Strategic institutions need to develop a culture of visible integrity as well. This implies transparency that is not just minimum-based, but also active and voluntary publication of procurement information, and openness to questioning one of their decisions without defensiveness. Credibility is built gradually and demolished easily in emerging institutional ecosystems.
The centre of GoldBod is a significantly bigger economic ambition than the repositioning of Ghana in the global gold economy. It is a major gold producer in the world, but in the past, the country has only been able to reap a portion of the financial benefits of that resource.
GoldBod will work based on the promise of aggregation of supply, increase transparency of the small-scale mining sector and may encourage innovations like gold-backed financial instruments.
To actualise such ambitions, the institution needs to ensure that it wins the confidence of not only the government but also the banks, the investors, and the miners, and even the international partners.
Trust is not written. It is earned.
The prevailing controversy hence offers GoldBod an opportunity and not just a challenge. The institution can prove that it takes its mandate seriously by acting in a transparent way by publishing the procurement documentation, explaining corporate relations and enhancing the governance protection.
In the long path of economic development, countries do not just emerge through resource discovery but through the creation of institutions that handle such resources with credibility.
Ghana has the gold.
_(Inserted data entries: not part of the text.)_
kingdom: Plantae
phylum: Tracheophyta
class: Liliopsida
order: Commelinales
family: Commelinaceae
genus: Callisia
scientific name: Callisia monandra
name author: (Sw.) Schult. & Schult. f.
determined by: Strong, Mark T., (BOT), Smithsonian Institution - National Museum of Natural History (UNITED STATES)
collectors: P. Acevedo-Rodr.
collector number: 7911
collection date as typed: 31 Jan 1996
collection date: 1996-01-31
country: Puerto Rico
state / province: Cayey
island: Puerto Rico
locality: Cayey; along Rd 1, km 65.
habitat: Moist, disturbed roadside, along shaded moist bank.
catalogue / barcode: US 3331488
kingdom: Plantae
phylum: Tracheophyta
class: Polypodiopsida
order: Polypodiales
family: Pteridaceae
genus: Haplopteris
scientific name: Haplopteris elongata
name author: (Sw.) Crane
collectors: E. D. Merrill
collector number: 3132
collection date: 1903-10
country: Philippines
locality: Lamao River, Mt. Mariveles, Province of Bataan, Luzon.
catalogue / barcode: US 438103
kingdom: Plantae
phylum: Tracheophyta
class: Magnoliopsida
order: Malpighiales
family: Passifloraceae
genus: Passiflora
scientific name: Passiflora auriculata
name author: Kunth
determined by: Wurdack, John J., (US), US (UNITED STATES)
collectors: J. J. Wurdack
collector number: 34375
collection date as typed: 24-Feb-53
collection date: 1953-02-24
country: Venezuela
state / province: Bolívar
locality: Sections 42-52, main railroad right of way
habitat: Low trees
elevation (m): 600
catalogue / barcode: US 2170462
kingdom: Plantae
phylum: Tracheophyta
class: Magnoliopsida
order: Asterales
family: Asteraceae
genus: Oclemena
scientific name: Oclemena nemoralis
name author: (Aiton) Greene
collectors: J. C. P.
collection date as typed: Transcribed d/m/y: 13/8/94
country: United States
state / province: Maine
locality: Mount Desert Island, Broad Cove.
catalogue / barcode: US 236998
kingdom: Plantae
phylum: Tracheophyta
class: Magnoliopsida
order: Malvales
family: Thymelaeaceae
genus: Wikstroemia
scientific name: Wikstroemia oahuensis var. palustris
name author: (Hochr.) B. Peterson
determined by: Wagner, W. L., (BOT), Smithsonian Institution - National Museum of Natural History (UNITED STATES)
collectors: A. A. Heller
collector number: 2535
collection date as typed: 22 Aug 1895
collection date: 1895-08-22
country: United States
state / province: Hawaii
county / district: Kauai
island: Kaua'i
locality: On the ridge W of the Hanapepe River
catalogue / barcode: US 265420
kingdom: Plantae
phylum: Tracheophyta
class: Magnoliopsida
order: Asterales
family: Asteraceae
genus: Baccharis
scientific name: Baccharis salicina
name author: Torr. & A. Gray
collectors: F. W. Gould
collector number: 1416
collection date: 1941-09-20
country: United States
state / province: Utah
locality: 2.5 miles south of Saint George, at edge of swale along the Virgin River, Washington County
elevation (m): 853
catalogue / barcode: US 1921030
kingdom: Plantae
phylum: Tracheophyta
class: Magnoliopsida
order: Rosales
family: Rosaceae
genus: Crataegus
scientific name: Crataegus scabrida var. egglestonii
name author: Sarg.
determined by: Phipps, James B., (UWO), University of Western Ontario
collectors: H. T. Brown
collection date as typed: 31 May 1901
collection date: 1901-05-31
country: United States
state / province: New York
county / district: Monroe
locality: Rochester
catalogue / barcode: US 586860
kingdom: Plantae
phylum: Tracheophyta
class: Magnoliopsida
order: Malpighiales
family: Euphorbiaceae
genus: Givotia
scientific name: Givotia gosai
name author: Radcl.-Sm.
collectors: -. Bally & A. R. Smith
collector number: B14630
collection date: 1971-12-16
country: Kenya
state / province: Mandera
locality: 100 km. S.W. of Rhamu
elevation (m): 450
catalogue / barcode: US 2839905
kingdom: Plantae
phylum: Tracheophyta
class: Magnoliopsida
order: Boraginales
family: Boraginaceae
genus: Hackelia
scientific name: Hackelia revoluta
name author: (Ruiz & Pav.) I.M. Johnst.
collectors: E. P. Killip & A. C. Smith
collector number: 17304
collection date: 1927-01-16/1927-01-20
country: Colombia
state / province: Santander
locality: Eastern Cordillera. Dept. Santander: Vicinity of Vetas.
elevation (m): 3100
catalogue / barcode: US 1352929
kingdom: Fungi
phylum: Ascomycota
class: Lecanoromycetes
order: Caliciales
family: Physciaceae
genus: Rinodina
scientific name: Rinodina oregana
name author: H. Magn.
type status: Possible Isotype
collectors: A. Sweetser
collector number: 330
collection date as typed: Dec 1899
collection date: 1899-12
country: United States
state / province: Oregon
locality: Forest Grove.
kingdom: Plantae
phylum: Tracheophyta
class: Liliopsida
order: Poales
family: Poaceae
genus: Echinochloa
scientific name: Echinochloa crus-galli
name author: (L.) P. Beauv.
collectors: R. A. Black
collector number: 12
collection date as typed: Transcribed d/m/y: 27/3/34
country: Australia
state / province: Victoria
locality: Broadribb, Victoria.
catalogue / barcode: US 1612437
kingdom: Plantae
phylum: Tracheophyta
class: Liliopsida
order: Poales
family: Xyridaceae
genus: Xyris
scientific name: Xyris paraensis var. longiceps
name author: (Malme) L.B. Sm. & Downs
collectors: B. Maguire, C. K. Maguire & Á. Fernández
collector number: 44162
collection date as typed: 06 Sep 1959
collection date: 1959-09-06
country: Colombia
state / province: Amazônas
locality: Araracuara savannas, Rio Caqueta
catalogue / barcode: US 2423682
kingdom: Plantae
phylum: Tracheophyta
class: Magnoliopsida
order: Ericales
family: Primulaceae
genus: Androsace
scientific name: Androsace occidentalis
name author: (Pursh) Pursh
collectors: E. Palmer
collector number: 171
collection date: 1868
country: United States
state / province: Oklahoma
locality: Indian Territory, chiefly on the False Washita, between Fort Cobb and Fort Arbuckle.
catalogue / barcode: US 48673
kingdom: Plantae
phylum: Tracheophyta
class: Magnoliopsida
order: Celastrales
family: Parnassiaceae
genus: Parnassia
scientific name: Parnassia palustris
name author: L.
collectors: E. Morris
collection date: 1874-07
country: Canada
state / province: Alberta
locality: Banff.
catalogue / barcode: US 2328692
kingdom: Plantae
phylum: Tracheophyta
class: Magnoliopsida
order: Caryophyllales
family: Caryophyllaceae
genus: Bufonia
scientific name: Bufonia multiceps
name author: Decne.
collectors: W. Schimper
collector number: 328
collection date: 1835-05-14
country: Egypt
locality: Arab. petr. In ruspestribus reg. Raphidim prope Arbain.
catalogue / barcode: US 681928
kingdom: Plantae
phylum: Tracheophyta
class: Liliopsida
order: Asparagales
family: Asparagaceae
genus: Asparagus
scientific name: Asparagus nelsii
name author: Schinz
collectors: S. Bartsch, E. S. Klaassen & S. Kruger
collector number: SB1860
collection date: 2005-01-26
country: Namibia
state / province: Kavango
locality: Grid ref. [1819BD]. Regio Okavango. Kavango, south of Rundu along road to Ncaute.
The question now turns out to be whether it will also show the institutional discipline demanded to manage that wealth.
The GoldBod and conflict-of-interest controversy should not thus degenerate into partisan theatre. It must rather be a reminder of the fact that legitimacy of new institutions is created in its first decisions.
The cost of a laptop purchase is hardly ever talked about in history. But it never forgets to ask institutions on whether they were constructed on trust or not.